Copy every line of the data below without changing anything.

[Extracted records]
◆ ◆ ◆ ◆ ◆ ◆ ◆
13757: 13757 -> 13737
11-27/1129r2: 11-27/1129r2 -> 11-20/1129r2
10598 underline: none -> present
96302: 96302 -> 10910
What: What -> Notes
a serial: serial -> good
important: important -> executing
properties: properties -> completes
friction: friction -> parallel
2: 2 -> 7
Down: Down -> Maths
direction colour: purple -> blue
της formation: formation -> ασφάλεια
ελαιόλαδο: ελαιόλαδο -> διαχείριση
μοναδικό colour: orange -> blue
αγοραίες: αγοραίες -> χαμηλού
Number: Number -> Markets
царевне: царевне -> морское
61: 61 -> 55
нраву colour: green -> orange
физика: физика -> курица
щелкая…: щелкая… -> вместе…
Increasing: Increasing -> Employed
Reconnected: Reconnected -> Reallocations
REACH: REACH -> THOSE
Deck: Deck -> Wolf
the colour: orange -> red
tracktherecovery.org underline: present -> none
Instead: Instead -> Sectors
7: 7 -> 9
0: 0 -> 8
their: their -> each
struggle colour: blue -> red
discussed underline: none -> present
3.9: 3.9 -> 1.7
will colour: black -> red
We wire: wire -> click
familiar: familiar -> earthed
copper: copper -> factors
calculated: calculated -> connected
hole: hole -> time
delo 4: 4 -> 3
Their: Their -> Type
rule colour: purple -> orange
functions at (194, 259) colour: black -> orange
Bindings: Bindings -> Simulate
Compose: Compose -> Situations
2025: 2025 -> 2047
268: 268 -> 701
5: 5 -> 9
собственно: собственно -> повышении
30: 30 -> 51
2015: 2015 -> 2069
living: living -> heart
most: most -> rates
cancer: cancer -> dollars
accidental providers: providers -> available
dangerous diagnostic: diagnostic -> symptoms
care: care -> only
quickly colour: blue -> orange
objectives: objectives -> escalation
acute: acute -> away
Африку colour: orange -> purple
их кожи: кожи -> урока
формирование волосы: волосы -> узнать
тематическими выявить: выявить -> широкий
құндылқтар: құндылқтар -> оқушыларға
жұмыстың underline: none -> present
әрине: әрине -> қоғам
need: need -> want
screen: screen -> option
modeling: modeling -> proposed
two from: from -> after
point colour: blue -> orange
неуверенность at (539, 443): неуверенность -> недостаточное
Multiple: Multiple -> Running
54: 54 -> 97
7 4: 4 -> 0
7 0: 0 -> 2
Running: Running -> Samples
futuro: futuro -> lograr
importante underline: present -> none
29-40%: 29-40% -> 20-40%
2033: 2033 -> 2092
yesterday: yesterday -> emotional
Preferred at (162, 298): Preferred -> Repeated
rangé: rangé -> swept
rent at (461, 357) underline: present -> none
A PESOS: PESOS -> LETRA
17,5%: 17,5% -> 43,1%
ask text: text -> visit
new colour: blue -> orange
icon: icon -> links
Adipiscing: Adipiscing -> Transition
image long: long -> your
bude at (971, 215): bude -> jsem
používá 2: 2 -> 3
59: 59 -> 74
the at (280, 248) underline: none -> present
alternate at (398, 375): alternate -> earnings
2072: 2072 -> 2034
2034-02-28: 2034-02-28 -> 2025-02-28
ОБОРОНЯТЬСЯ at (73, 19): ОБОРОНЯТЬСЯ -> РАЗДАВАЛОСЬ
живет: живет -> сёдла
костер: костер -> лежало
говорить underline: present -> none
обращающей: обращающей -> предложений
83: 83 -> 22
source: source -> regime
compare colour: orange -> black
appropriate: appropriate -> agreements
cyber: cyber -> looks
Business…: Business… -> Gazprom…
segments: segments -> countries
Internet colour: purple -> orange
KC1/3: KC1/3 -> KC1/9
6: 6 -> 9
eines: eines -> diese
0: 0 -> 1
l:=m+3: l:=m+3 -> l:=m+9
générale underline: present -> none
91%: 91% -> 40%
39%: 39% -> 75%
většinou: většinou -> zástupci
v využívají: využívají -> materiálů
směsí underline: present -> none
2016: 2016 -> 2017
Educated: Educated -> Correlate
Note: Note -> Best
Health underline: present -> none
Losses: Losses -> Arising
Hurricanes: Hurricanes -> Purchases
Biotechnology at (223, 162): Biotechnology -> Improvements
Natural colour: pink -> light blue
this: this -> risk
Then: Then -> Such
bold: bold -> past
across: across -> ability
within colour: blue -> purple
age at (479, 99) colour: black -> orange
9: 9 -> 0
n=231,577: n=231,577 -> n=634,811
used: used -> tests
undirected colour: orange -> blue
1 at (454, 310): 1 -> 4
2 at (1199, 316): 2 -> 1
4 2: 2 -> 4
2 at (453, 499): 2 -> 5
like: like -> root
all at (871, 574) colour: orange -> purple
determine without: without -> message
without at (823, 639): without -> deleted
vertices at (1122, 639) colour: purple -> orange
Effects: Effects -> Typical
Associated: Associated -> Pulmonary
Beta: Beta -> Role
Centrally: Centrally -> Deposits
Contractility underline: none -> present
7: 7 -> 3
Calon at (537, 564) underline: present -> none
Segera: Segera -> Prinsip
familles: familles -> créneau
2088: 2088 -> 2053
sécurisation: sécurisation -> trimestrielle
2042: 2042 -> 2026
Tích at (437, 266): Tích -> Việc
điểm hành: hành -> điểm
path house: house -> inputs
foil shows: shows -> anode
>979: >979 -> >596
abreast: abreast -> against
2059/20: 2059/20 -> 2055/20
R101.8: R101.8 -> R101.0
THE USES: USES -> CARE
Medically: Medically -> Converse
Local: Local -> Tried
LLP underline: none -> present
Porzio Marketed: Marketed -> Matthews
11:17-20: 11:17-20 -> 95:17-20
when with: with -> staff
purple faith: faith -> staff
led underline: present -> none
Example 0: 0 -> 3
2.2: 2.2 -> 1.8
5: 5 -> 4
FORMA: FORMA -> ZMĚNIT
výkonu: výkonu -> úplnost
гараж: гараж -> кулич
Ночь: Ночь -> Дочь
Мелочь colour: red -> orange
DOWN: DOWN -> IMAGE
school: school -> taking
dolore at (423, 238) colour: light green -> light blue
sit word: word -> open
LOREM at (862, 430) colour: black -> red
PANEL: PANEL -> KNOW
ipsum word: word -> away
◆ ◆ ◆ ◆ ◆ ◆ ◆
* [Written answer]
13757: 13757 -> 13737
11-27/1129r2: 11-27/1129r2 -> 11-20/1129r2
10598 underline: none -> present
96302: 96302 -> 10910
What: What -> Notes
a serial: serial -> good
important: important -> executing
properties: properties -> completes
friction: friction -> parallel
2: 2 -> 7
Down: Down -> Maths
direction colour: purple -> blue
της formation: formation -> ασφάλεια
ελαιόλαδο: ελαιόλαδο -> διαχείριση
μοναδικό colour: orange -> blue
αγοραίες: αγοραίες -> χαμηλού
Number: Number -> Markets
царевне: царевне -> морское
61: 61 -> 55
нраву colour: green -> orange
физика: физика -> курица
щелкая…: щелкая… -> вместе…
Increasing: Increasing -> Employed
Reconnected: Reconnected -> Reallocations
REACH: REACH -> THOSE
Deck: Deck -> Wolf
the colour: orange -> red
tracktherecovery.org underline: present -> none
Instead: Instead -> Sectors
7: 7 -> 9
0: 0 -> 8
their: their -> each
struggle colour: blue -> red
discussed underline: none -> present
3.9: 3.9 -> 1.7
will colour: black -> red
We wire: wire -> click
familiar: familiar -> earthed
copper: copper -> factors
calculated: calculated -> connected
hole: hole -> time
delo 4: 4 -> 3
Their: Their -> Type
rule colour: purple -> orange
functions at (194, 259) colour: black -> orange
Bindings: Bindings -> Simulate
Compose: Compose -> Situations
2025: 2025 -> 2047
268: 268 -> 701
5: 5 -> 9
собственно: собственно -> повышении
30: 30 -> 51
2015: 2015 -> 2069
living: living -> heart
most: most -> rates
cancer: cancer -> dollars
accidental providers: providers -> available
dangerous diagnostic: diagnostic -> symptoms
care: care -> only
quickly colour: blue -> orange
objectives: objectives -> escalation
acute: acute -> away
Африку colour: orange -> purple
их кожи: кожи -> урока
формирование волосы: волосы -> узнать
тематическими выявить: выявить -> широкий
құндылқтар: құндылқтар -> оқушыларға
жұмыстың underline: none -> present
әрине: әрине -> қоғам
need: need -> want
screen: screen -> option
modeling: modeling -> proposed
two from: from -> after
point colour: blue -> orange
неуверенность at (539, 443): неуверенность -> недостаточное
Multiple: Multiple -> Running
54: 54 -> 97
7 4: 4 -> 0
7 0: 0 -> 2
Running: Running -> Samples
futuro: futuro -> lograr
importante underline: present -> none
29-40%: 29-40% -> 20-40%
2033: 2033 -> 2092
yesterday: yesterday -> emotional
Preferred at (162, 298): Preferred -> Repeated
rangé: rangé -> swept
rent at (461, 357) underline: present -> none
A PESOS: PESOS -> LETRA
17,5%: 17,5% -> 43,1%
ask text: text -> visit
new colour: blue -> orange
icon: icon -> links
Adipiscing: Adipiscing -> Transition
image long: long -> your
bude at (971, 215): bude -> jsem
používá 2: 2 -> 3
59: 59 -> 74
the at (280, 248) underline: none -> present
alternate at (398, 375): alternate -> earnings
2072: 2072 -> 2034
2034-02-28: 2034-02-28 -> 2025-02-28
ОБОРОНЯТЬСЯ at (73, 19): ОБОРОНЯТЬСЯ -> РАЗДАВАЛОСЬ
живет: живет -> сёдла
костер: костер -> лежало
говорить underline: present -> none
обращающей: обращающей -> предложений
83: 83 -> 22
source: source -> regime
compare colour: orange -> black
appropriate: appropriate -> agreements
cyber: cyber -> looks
Business…: Business… -> Gazprom…
segments: segments -> countries
Internet colour: purple -> orange
KC1/3: KC1/3 -> KC1/9
6: 6 -> 9
eines: eines -> diese
0: 0 -> 1
l:=m+3: l:=m+3 -> l:=m+9
générale underline: present -> none
91%: 91% -> 40%
39%: 39% -> 75%
většinou: většinou -> zástupci
v využívají: využívají -> materiálů
směsí underline: present -> none
2016: 2016 -> 2017
Educated: Educated -> Correlate
Note: Note -> Best
Health underline: present -> none
Losses: Losses -> Arising
Hurricanes: Hurricanes -> Purchases
Biotechnology at (223, 162): Biotechnology -> Improvements
Natural colour: pink -> light blue
this: this -> risk
Then: Then -> Such
bold: bold -> past
across: across -> ability
within colour: blue -> purple
age at (479, 99) colour: black -> orange
9: 9 -> 0
n=231,577: n=231,577 -> n=634,811
used: used -> tests
undirected colour: orange -> blue
1 at (454, 310): 1 -> 4
2 at (1199, 316): 2 -> 1
4 2: 2 -> 4
2 at (453, 499): 2 -> 5
like: like -> root
all at (871, 574) colour: orange -> purple
determine without: without -> message
without at (823, 639): without -> deleted
vertices at (1122, 639) colour: purple -> orange
Effects: Effects -> Typical
Associated: Associated -> Pulmonary
Beta: Beta -> Role
Centrally: Centrally -> Deposits
Contractility underline: none -> present
7: 7 -> 3
Calon at (537, 564) underline: present -> none
Segera: Segera -> Prinsip
familles: familles -> créneau
2088: 2088 -> 2053
sécurisation: sécurisation -> trimestrielle
2042: 2042 -> 2026
Tích at (437, 266): Tích -> Việc
điểm hành: hành -> điểm
path house: house -> inputs
foil shows: shows -> anode
>979: >979 -> >596
abreast: abreast -> against
2059/20: 2059/20 -> 2055/20
R101.8: R101.8 -> R101.0
THE USES: USES -> CARE
Medically: Medically -> Converse
Local: Local -> Tried
LLP underline: none -> present
Porzio Marketed: Marketed -> Matthews
11:17-20: 11:17-20 -> 95:17-20
when with: with -> staff
purple faith: faith -> staff
led underline: present -> none
Example 0: 0 -> 3
2.2: 2.2 -> 1.8
5: 5 -> 4
FORMA: FORMA -> ZMĚNIT
výkonu: výkonu -> úplnost
гараж: гараж -> кулич
Ночь: Ночь -> Дочь
Мелочь colour: red -> orange
DOWN: DOWN -> IMAGE
school: school -> taking
dolore at (423, 238) colour: light green -> light blue
sit word: word -> open
LOREM at (862, 430) colour: black -> red
PANEL: PANEL -> KNOW
ipsum word: word -> away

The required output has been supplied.